*WHAT TO DO*: Your task is to transcribe the data exactly while omitting each picture.

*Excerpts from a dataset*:
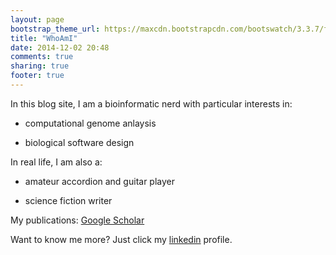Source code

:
 ```yaml
---
layout: page
bootstrap_theme_url: https://maxcdn.bootstrapcdn.com/bootswatch/3.3.7/flatly/bootstrap.min.css
title: "WhoAmI"
date: 2014-12-02 20:48
comments: true
sharing: true
footer: true
---
```


In this blog site, I am a bioinformatic nerd with particular interests in:

* computational genome anlaysis

* biological software design

In real life, I am also a: 

* amateur accordion and guitar player

* science fiction writer

My publications: [Google Scholar](https://scholar.google.com/citations?user=HLCTLF0AAAAJ&hl=en)
 
Want to know me more? Just click my [linkedin](http://cn.linkedin.com/pub/yulong-niu/86/bb0/840) profile.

*TASK RESPONSE*:
Source code

:
 ```yaml
---
layout: page
bootstrap_theme_url: https://maxcdn.bootstrapcdn.com/bootswatch/3.3.7/flatly/bootstrap.min.css
title: "WhoAmI"
date: 2014-12-02 20:48
comments: true
sharing: true
footer: true
---
```


In this blog site, I am a bioinformatic nerd with particular interests in:

* computational genome anlaysis

* biological software design

In real life, I am also a: 

* amateur accordion and guitar player

* science fiction writer

My publications: [Google Scholar](https://scholar.google.com/citations?user=HLCTLF0AAAAJ&hl=en)
 
Want to know me more? Just click my [linkedin](http://cn.linkedin.com/pub/yulong-niu/86/bb0/840) profile.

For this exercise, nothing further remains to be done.